*EXTRACT PROVIDED*:

= = = = =

If any provision of this Section 2 is found to be void or unenforceable, in whole or in part, then the remainder of the provisions of this Section 2 will remain in full force and effect and in no way be affected or impaired, and the provision so found to be void or unenforceable will be deemed modified in amount, duration, scope or otherwise to the minimum extent necessary such that such provision shall not be void or unenforceable and, as so modified, will remain in full force and effect.

Section 3.     Term & Compensation:

 

3.1.

The Agreement has an initial one-year term, which will automatically be extended for additional two-year periods upon the completion of the initial one-year term or any two-year extension period thereafter until (i) the Executive voluntarily terminates employment or (ii) TPR gives contrary written notice to the Executive at least 60 days prior to the completion of the initial one-year term or any two-year extension period thereafter.

 

 

 

 

3.2.

Base annual salary is payable in 26 equal bi-weekly installments.

 

 

 

 

3.3.

The Executive may be eligible for an annual bonus in accordance with The Princeton Review Bonus Policy, attached hereto as Exhibit A.

 

 

 

 

3.4.

A health insurance plan comparable to the best plan being provided on a current basis to management executives of TPR or other TPR employees.

 

 

 

 

3.5.

= = = = =

*PROVIDED DATA*:
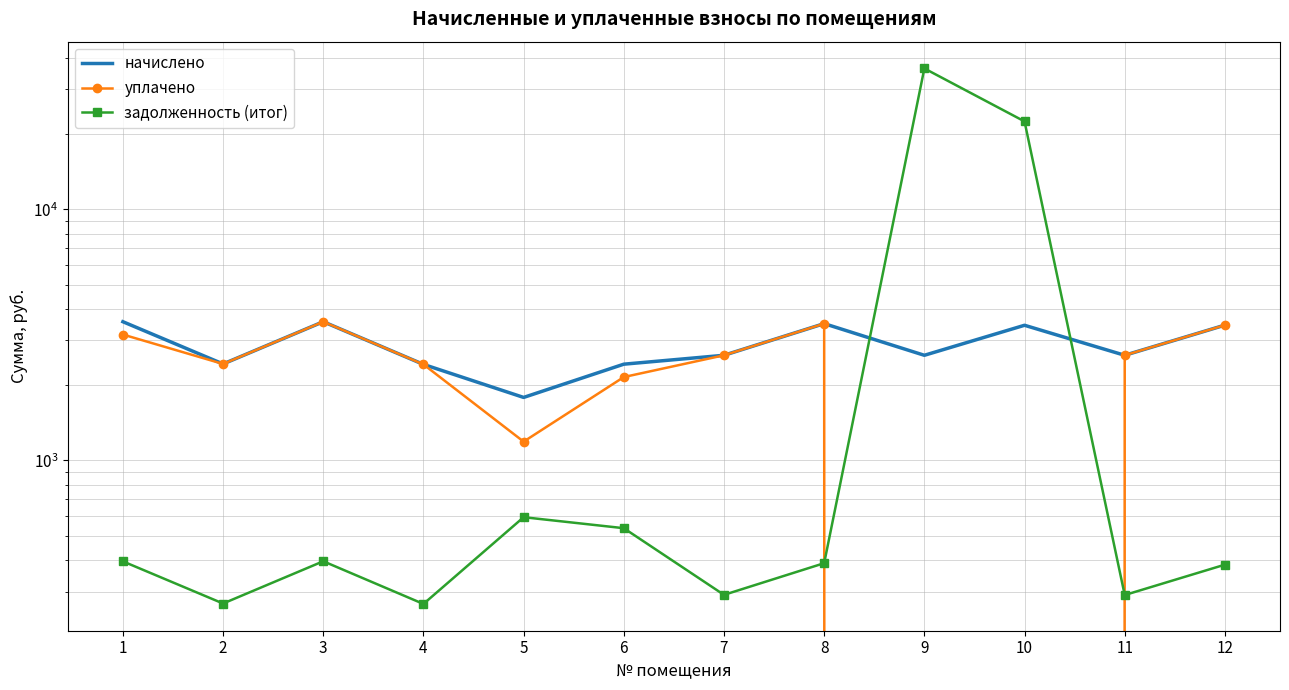

At which category does начислено reach its first local valley?

2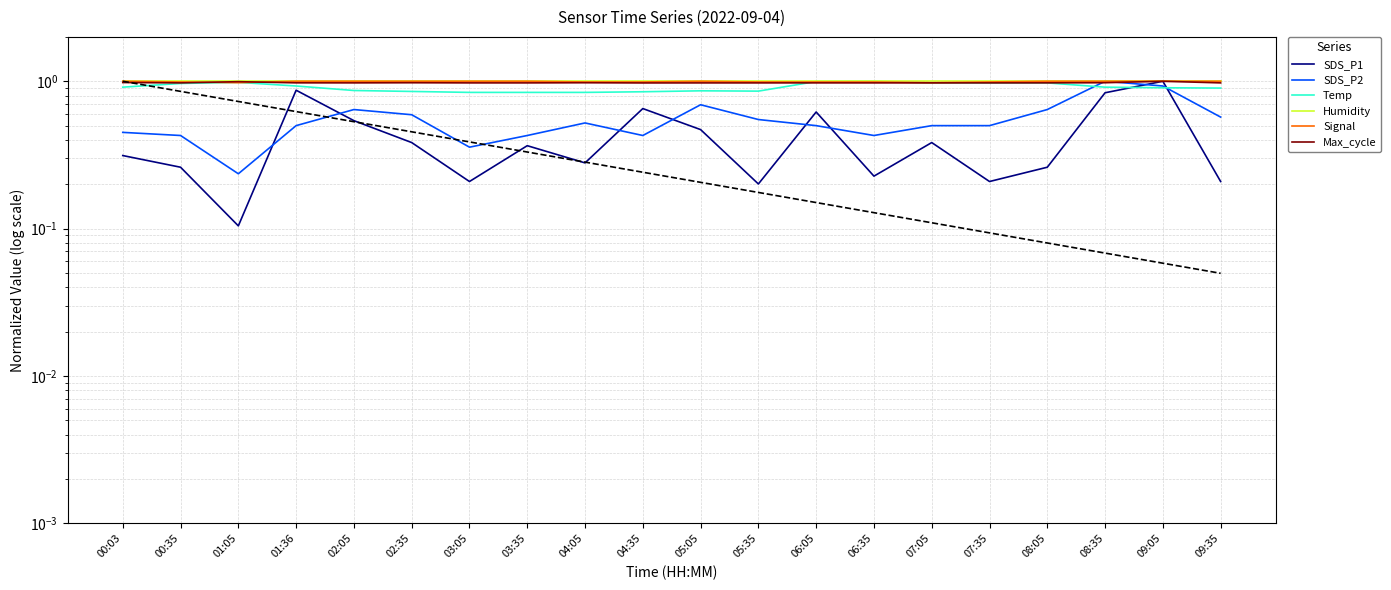

What is the approximate value of Temp at 05:05?

0.9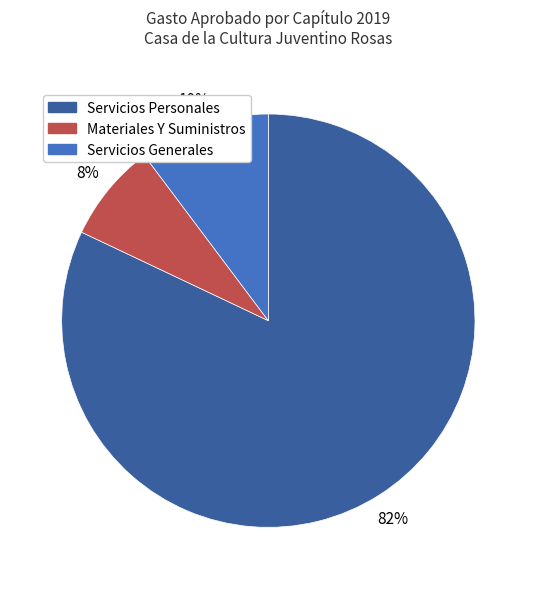

To the nearest percent, what is the average slice percentage?

33%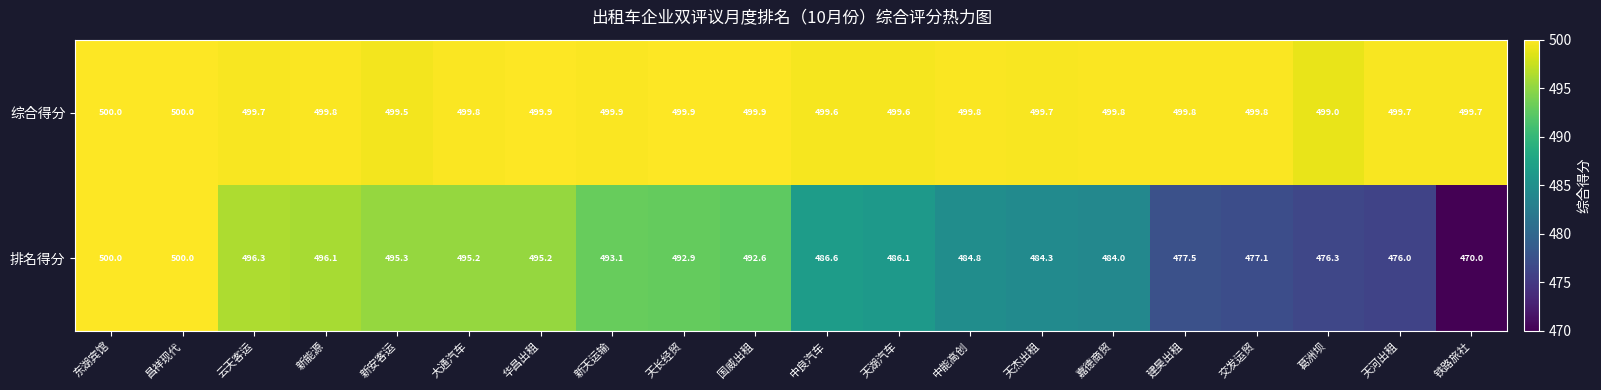

The 排名得分 series shows 652.5 at 东湖宾馆. True or false?

False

= = = = =

*EXERCISE SET*:
(a) Reproduce the employment agreement text word for word, starting at "Base annual salary" and ending at "as Exhibit A.".
(b) Carry the employment agreement text forward, picking up right after its final line.
The records are drawn from a separate source unrelated to the employment agreement.

*RESPONSES BY ITEM NUMBER*:
(a)
Base annual salary is payable in 26 equal bi-weekly installments.

 

 

 

 

3.3.

The Executive may be eligible for an annual bonus in accordance with The Princeton Review Bonus Policy, attached hereto as Exhibit A.

(b)
Other benefits such as 401(k), cafeteria plan, educational reimbursement and such others as may be provided to other management personnel of TPR or other TPR employees.

 

 

 

 

3.6.

Three weeks of paid vacation.

Section 4.     Termination of Employment:

 

4.1.

TPR may terminate the Executive’s employment for Cause.

 

 

 

 

4.2.

TPR may terminate the Executive’s employment due to his or her “Disability.” For purposes of this Agreement, the Disability of the Executive shall mean that the Executive shall fail to perform the duties of employment because of illness or incapacity to perform for 90 successive days, or for shorter periods aggregating 90 days or more in any consecutive 12-month period (the “Periods of Disability”).  In no event will the Executive’s absence from work on an approved maternity or paternity leave be counted as a Period of Disability.

 

 

 

 

4.3.

This Agreement shall terminate immediately upon the Executive’s death.

 

 

 

 

4.4

If the Executive voluntarily terminates without Adequate Notice, any stock options granted to the Executive shall immediately terminate upon the Executive’s termination of employment.

Page 3 of 5

 

Section 5.     Severance Payments and Benefits:

 

5.1.

If the Executive’s employment terminates for any reason during the term of the Agreement, the Executive will be entitled to receive his or her salary through the date of termination (and a cash payment for vacation accrued to that date).

 

 

 

 

5.2.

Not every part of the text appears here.